- _SET EXERCISE_
Copy every line of the records below word for word, changing nothing.

- _Records from a data source_
________

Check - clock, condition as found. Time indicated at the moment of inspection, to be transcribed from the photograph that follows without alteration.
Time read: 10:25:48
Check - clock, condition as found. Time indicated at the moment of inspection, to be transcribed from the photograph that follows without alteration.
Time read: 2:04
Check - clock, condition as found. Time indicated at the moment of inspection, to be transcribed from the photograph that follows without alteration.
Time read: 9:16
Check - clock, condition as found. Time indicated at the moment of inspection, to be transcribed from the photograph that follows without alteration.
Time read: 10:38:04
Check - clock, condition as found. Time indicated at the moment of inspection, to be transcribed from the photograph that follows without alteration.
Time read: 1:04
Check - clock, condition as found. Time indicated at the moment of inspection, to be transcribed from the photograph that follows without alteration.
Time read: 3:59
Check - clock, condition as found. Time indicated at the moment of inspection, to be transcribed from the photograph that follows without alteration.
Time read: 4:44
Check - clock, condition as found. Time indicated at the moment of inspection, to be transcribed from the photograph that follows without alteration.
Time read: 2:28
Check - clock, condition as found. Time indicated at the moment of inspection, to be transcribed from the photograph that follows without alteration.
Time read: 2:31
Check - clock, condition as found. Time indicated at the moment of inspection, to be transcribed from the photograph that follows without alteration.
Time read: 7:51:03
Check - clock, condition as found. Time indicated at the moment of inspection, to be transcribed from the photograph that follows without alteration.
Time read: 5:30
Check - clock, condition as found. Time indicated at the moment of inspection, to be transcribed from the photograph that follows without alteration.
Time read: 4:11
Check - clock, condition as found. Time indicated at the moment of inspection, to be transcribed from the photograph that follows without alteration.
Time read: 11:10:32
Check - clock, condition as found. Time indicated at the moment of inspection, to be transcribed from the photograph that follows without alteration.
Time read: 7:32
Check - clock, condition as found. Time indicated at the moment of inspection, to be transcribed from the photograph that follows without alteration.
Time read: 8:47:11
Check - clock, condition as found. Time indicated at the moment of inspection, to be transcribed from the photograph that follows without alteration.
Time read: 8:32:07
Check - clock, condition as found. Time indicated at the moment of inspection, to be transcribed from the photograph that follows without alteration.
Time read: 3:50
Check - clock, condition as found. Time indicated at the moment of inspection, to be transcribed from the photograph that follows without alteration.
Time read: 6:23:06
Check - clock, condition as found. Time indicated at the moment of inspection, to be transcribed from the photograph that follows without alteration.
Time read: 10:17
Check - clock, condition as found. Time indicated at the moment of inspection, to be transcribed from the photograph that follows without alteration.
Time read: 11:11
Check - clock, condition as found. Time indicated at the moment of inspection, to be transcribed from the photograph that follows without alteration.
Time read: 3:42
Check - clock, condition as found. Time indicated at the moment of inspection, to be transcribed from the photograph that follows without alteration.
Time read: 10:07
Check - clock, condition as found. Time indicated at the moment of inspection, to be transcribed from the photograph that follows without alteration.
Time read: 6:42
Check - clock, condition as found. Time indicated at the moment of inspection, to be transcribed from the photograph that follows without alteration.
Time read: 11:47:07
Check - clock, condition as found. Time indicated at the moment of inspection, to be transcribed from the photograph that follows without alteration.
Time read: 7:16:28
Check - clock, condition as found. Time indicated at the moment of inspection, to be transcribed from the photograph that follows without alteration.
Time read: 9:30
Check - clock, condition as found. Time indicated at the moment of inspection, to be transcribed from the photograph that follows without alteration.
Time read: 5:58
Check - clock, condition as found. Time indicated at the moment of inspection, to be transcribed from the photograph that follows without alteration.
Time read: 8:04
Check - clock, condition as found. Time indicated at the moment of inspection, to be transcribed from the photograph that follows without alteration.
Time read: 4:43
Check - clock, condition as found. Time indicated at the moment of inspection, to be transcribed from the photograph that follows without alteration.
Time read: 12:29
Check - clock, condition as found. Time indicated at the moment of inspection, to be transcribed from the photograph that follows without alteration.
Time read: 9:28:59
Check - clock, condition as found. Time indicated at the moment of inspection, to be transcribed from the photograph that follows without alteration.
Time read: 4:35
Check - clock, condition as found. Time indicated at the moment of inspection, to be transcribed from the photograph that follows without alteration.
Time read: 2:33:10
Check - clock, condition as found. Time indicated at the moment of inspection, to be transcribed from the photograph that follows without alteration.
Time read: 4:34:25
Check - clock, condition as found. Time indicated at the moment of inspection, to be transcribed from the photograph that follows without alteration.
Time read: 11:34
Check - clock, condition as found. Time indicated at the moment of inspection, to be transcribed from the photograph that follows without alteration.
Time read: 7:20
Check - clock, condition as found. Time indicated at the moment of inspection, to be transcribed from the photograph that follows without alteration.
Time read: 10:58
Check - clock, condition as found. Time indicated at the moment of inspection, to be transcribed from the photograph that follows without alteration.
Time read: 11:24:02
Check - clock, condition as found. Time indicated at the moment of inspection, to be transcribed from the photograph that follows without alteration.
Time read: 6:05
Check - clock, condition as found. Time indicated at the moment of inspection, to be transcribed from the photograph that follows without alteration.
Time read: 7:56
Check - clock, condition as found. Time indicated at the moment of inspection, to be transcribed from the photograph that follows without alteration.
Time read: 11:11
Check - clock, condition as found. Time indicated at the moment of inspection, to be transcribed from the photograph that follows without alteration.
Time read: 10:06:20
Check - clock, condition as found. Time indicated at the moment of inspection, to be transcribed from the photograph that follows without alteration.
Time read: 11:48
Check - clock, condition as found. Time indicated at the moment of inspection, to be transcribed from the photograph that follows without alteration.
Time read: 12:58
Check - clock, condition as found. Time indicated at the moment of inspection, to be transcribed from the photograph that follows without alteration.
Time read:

________

- _WRITTEN RESPONSE_
Check - clock, condition as found. Time indicated at the moment of inspection, to be transcribed from the photograph that follows without alteration.
Time read: 10:25:48
Check - clock, condition as found. Time indicated at the moment of inspection, to be transcribed from the photograph that follows without alteration.
Time read: 2:04
Check - clock, condition as found. Time indicated at the moment of inspection, to be transcribed from the photograph that follows without alteration.
Time read: 9:16
Check - clock, condition as found. Time indicated at the moment of inspection, to be transcribed from the photograph that follows without alteration.
Time read: 10:38:04
Check - clock, condition as found. Time indicated at the moment of inspection, to be transcribed from the photograph that follows without alteration.
Time read: 1:04
Check - clock, condition as found. Time indicated at the moment of inspection, to be transcribed from the photograph that follows without alteration.
Time read: 3:59
Check - clock, condition as found. Time indicated at the moment of inspection, to be transcribed from the photograph that follows without alteration.
Time read: 4:44
Check - clock, condition as found. Time indicated at the moment of inspection, to be transcribed from the photograph that follows without alteration.
Time read: 2:28
Check - clock, condition as found. Time indicated at the moment of inspection, to be transcribed from the photograph that follows without alteration.
Time read: 2:31
Check - clock, condition as found. Time indicated at the moment of inspection, to be transcribed from the photograph that follows without alteration.
Time read: 7:51:03
Check - clock, condition as found. Time indicated at the moment of inspection, to be transcribed from the photograph that follows without alteration.
Time read: 5:30
Check - clock, condition as found. Time indicated at the moment of inspection, to be transcribed from the photograph that follows without alteration.
Time read: 4:11
Check - clock, condition as found. Time indicated at the moment of inspection, to be transcribed from the photograph that follows without alteration.
Time read: 11:10:32
Check - clock, condition as found. Time indicated at the moment of inspection, to be transcribed from the photograph that follows without alteration.
Time read: 7:32
Check - clock, condition as found. Time indicated at the moment of inspection, to be transcribed from the photograph that follows without alteration.
Time read: 8:47:11
Check - clock, condition as found. Time indicated at the moment of inspection, to be transcribed from the photograph that follows without alteration.
Time read: 8:32:07
Check - clock, condition as found. Time indicated at the moment of inspection, to be transcribed from the photograph that follows without alteration.
Time read: 3:50
Check - clock, condition as found. Time indicated at the moment of inspection, to be transcribed from the photograph that follows without alteration.
Time read: 6:23:06
Check - clock, condition as found. Time indicated at the moment of inspection, to be transcribed from the photograph that follows without alteration.
Time read: 10:17
Check - clock, condition as found. Time indicated at the moment of inspection, to be transcribed from the photograph that follows without alteration.
Time read: 11:11
Check - clock, condition as found. Time indicated at the moment of inspection, to be transcribed from the photograph that follows without alteration.
Time read: 3:42
Check - clock, condition as found. Time indicated at the moment of inspection, to be transcribed from the photograph that follows without alteration.
Time read: 10:07
Check - clock, condition as found. Time indicated at the moment of inspection, to be transcribed from the photograph that follows without alteration.
Time read: 6:42
Check - clock, condition as found. Time indicated at the moment of inspection, to be transcribed from the photograph that follows without alteration.
Time read: 11:47:07
Check - clock, condition as found. Time indicated at the moment of inspection, to be transcribed from the photograph that follows without alteration.
Time read: 7:16:28
Check - clock, condition as found. Time indicated at the moment of inspection, to be transcribed from the photograph that follows without alteration.
Time read: 9:30
Check - clock, condition as found. Time indicated at the moment of inspection, to be transcribed from the photograph that follows without alteration.
Time read: 5:58
Check - clock, condition as found. Time indicated at the moment of inspection, to be transcribed from the photograph that follows without alteration.
Time read: 8:04
Check - clock, condition as found. Time indicated at the moment of inspection, to be transcribed from the photograph that follows without alteration.
Time read: 4:43
Check - clock, condition as found. Time indicated at the moment of inspection, to be transcribed from the photograph that follows without alteration.
Time read: 12:29
Check - clock, condition as found. Time indicated at the moment of inspection, to be transcribed from the photograph that follows without alteration.
Time read: 9:28:59
Check - clock, condition as found. Time indicated at the moment of inspection, to be transcribed from the photograph that follows without alteration.
Time read: 4:35
Check - clock, condition as found. Time indicated at the moment of inspection, to be transcribed from the photograph that follows without alteration.
Time read: 2:33:10
Check - clock, condition as found. Time indicated at the moment of inspection, to be transcribed from the photograph that follows without alteration.
Time read: 4:34:25
Check - clock, condition as found. Time indicated at the moment of inspection, to be transcribed from the photograph that follows without alteration.
Time read: 11:34
Check - clock, condition as found. Time indicated at the moment of inspection, to be transcribed from the photograph that follows without alteration.
Time read: 7:20
Check - clock, condition as found. Time indicated at the moment of inspection, to be transcribed from the photograph that follows without alteration.
Time read: 10:58
Check - clock, condition as found. Time indicated at the moment of inspection, to be transcribed from the photograph that follows without alteration.
Time read: 11:24:02
Check - clock, condition as found. Time indicated at the moment of inspection, to be transcribed from the photograph that follows without alteration.
Time read: 6:05
Check - clock, condition as found. Time indicated at the moment of inspection, to be transcribed from the photograph that follows without alteration.
Time read: 7:56
Check - clock, condition as found. Time indicated at the moment of inspection, to be transcribed from the photograph that follows without alteration.
Time read: 11:11
Check - clock, condition as found. Time indicated at the moment of inspection, to be transcribed from the photograph that follows without alteration.
Time read: 10:06:20
Check - clock, condition as found. Time indicated at the moment of inspection, to be transcribed from the photograph that follows without alteration.
Time read: 11:48
Check - clock, condition as found. Time indicated at the moment of inspection, to be transcribed from the photograph that follows without alteration.
Time read: 12:58
Check - clock, condition as found. Time indicated at the moment of inspection, to be transcribed from the photograph that follows without alteration.
Time read:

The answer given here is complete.